FinTech companies have the potential and momentum to disrupt the rigid world of finances and put it on a track to becoming more user-friendly. Furthermore, the COVID-19 pandemic proved just how useful FinTech companies and services can be and why today’s world wouldn’t function without them.
Overall, the segment is expanding rapidly all over the world. For instance, according to Statista.com, in February 2020, there were over 8,700 financial technology startups in the Americas alone, with Europe and the Asia Pacific region coming right behind.
However, in a market that’s expanding so rapidly, some important aspects tend to be neglected. In this case, many FinTech startups would rather risk losing their intellectual property than come in second to the finish line (in this case, the finish line can be the launching of a new product or service).
As such, today we’ll dedicate a bit of space and time to the quiet (and sometimes boring) process of patents. More importantly, we will focus on the challenges most companies face and how to overcome them.
Time is the Main Ingredient
Have you ever wondered just how long does it take to file a patent?
While the filing process in itself is not that lengthy (even though you need to submit a detailed description), the examination of the patent can take up to a year or more. Furthermore, each application needs to follow a series of steps after the initial documentation is filed.
In addition, the time span may extend if you apply for a patent in more than one country (which is recommended in the case of FinTech products).
Depending on your team and the complexity of the project, there are cases when the product is ready for launch, but the patent is still pending. In this situation, many startups would risk launching without proper protection instead of losing the start.
How to Handle This
Before you start anything, it’s best to ask a patent attorney for advice (you should get all the information you need in one or two sessions). An attorney can provide useful details about the filing process, the length of the examination process, and tips on how to speed things up.
Discrepancies and Outdated Regulation
The world of technology is moving at an incredible pace (just look at how IoT brings new challenges to the FinTech industry!), so it’s easy to understand how some outdated structures and laws are left behind.
However, it is difficult to navigate the waters of intellectual property without proper backup. In the case of financial technologies, this backup should come from the Supreme Court (in the case of the U.S.), but this is not always true.
For instance, there are several cases where FinTech’s pursuit of protection via patents has been hindered. The famous Supreme Court’s Alice v. CLS Bank decision is one of the most resounding examples of such issues.
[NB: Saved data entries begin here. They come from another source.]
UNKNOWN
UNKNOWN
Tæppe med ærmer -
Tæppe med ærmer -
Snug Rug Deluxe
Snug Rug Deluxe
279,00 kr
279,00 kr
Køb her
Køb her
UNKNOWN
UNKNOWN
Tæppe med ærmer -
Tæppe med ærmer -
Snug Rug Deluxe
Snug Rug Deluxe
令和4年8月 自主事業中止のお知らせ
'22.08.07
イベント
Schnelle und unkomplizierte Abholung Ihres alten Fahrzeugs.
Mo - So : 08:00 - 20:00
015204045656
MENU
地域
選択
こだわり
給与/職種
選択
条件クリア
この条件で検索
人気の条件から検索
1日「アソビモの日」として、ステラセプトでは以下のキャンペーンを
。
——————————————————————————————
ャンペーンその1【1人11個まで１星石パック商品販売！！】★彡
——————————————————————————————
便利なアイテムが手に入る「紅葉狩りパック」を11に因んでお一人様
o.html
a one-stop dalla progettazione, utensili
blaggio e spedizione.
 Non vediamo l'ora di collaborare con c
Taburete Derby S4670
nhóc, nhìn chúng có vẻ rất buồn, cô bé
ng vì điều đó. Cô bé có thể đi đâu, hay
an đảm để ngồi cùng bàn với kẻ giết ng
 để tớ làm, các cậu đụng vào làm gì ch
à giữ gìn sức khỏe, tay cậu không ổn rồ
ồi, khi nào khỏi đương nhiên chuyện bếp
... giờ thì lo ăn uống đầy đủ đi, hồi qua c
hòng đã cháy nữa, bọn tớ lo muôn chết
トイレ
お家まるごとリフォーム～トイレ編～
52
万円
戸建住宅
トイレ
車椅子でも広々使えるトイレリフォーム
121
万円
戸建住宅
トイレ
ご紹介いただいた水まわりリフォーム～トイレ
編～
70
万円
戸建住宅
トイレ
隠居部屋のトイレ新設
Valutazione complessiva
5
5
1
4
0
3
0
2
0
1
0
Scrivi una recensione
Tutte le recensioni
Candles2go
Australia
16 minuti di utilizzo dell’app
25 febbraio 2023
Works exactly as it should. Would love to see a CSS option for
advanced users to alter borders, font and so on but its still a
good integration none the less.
In this situation, the court ruled against a FinTech company (Alice Corp) who accused CLS Bank International of using technology that was too similar to theirs (protected via patent).
How to Handle This
Sadly, we don’t have any certitude that similar situations won’t continue to show up. As such, it is best to make sure you get specialized legal advice before filing for a patent. It may also help to hire a patent advisor, who can help search for legal breaches that may affect your business in the future.
Since they are a product of two worlds (financial and tech), FinTech companies must follow two sets of rules. As such, the world of tech has recently been turned upside down by stricter rules regarding users’ data and privacy (which is a good thing).
However, this also means that companies who collect and process the type of data needed for financial transactions online are under more pressure. Furthermore, data privacy concerns and new regulations may delay the approval of a pending patent, even if the current regulations are being met by the product.
FinTech companies don’t have an easy job (especially as a startup), but we also need to consider the fact that they handle highly sensitive information. As such, it will take a while before the current laws and regulations catch up.
Until then, intellectual property protection can only be handled via patents and other legal forms. It may be challenging, but it is worth the wait if you plan on long-term development.